A passage from the chapter entitled "The Road Not Taken":

"It is a staple of current thinking about technological change that such a "successful" technology, having become dominant, must have evolved in some "necessary" way. Implicit in the modern ideology of technological progress is the belief that the process of technological development is analogous to that of natural selection. [...] Any successful technology, therefore – one which becomes the dominant and ultimately the only solution to a given problem – must, by definition, be the best, for it alone has survived the rigors of engineering experimentation and the trials of the competitive marketplace."

"This dominant darwinian view of technological development rests upon a simple faith in objective science, economic rationality, and the market. It assumes that the flow of creative invention passes progressively through three successive filters, each of which further guarantees that only the best alternatives survive. The first, the objective technical filter, selects the most scientifically sound solutions to a given problem. The second, the pecurianary rationality of the hard-nosed businessman, screens out the more fanciful technical solutions and accepts only those which are practical and economically viable. The third, the self-correcting mechanism of the market, dooms the less savvy businessman and thus insures that only the best innovations survive."

"But this facile faith assumes too much, and explains too little. [...] Thus, it begs and explains away all important historical questions: the best technology? Best for whom? Best for what? Best according to what criteria, what visions, according to whose criteria, whose visions?"

"In reality, the objective expert comes to his work as prejudiced as the next person, constrained by the technical "climate," cultural habits, career considerations, intellectual enthusiasms, institutional incentives, and the weight of prior and parallel developments – not to mention the performance specifications of the project managers and supporters. The full range of alternatives is never considered simply because these constraints predetermine the range of "realistic" possibilities. In reality, too, the so-called bottom line-minded businessman turns out to be a mythical figure as well. [...] Finally, the self-regulating market which is supposed to correct for such distortion and deception is too easily overwhelmed by the force of monopoly and the state, which sustain the more powerful dreamers at all costs."

"In short, the concepts of "economic viability" and "technical viability" are not really economic or technical categories at all – as our ideological inheritance suggest – but political and cultural categories."

[...]

"While new inventions are always at the outset "alternative technologies," challenges to established ways of doing things which are initially received with caution and skepticism, some fit with in this dominant scheme and others do not. Typically, however, only those which do not fit with in this larger framework of preferred development are required to pass rigorous tests of immediate technical and economic viability. And, since these are not really technical or economic tests at all, but political and cultural ones, they are predestined to fail."

Thanks for this Tayssir.
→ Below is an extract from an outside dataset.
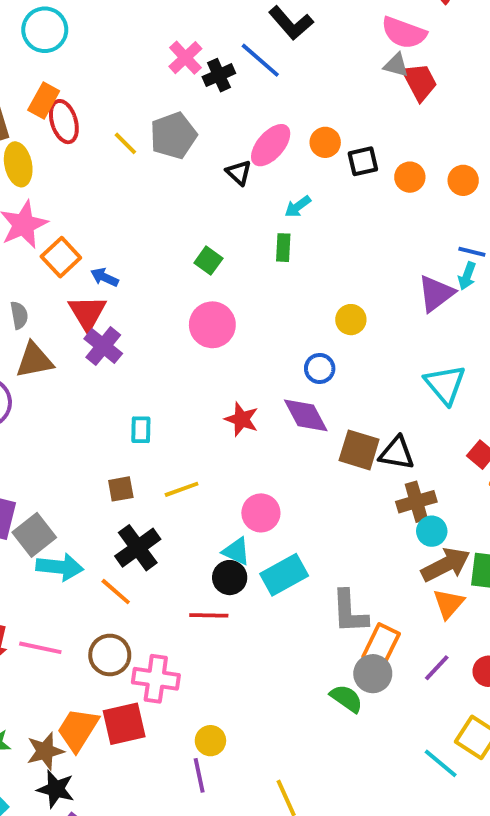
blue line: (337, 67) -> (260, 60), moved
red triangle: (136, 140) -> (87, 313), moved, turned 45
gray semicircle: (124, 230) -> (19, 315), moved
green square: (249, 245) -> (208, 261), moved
Fascinating stuf :-)

PhilJones

counter

I wonder if something like the PersonalComputer (with the killer apps. like WordProcessing and SpreadSheets) is a counter-example? It was very much a personal, labour augmenting tool which was initially distrusted and rejected by the corporate hierarchy (particularly the IT department) who prefered centralized mainframes. Nevertheless it became succesful.

And what about some of the more individualistic aspects of InternetCulture (Email, InstantMessaging, WebLogs) etc? All adopted by individuals in the face of indifference then hostility / suspicion by their employers.